Transcribed page contents:

#####

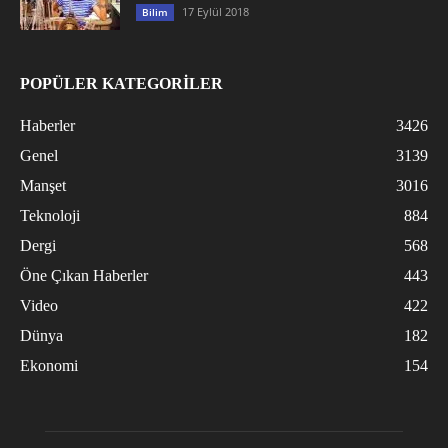
17 Eylül 2018
Bilim
POPÜLER KATEGORİLER
Haberler
3426
Genel
3139
Manşet
3016
Teknoloji
884
Dergi
568
Öne Çıkan Haberler
443
Video
422
Dünya
182
Ekonomi
154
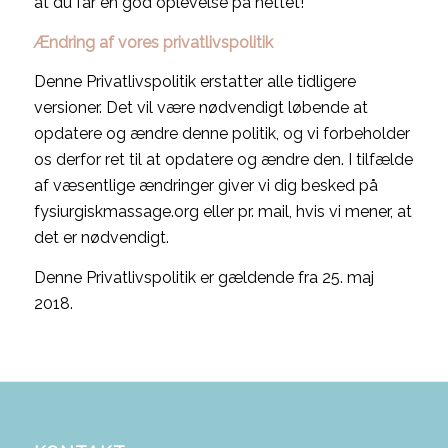
at du får en god oplevelse på nettet!
Ændring af vores privatlivspolitik
Denne Privatlivspolitik erstatter alle tidligere
versioner. Det vil være nødvendigt løbende at
opdatere og ændre denne politik, og vi forbeholder
os derfor ret til at opdatere og ændre den. I tilfælde
af væsentlige ændringer giver vi dig besked på
fysiurgiskmassage.org eller pr. mail, hvis vi mener, at
det er nødvendigt.
Denne Privatlivspolitik er gældende fra 25. maj
2018.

#####

In the copy you write, the data above must appear exactly, with no pictures.

■ Task solution
17 Eylül 2018
Bilim
POPÜLER KATEGORİLER
Haberler
3426
Genel
3139
Manşet
3016
Teknoloji
884
Dergi
568
Öne Çıkan Haberler
443
Video
422
Dünya
182
Ekonomi
154
at du får en god oplevelse på nettet!
Ændring af vores privatlivspolitik
Denne Privatlivspolitik erstatter alle tidligere
versioner. Det vil være nødvendigt løbende at
opdatere og ændre denne politik, og vi forbeholder
os derfor ret til at opdatere og ændre den. I tilfælde
af væsentlige ændringer giver vi dig besked på
fysiurgiskmassage.org eller pr. mail, hvis vi mener, at
det er nødvendigt.
Denne Privatlivspolitik er gældende fra 25. maj
2018.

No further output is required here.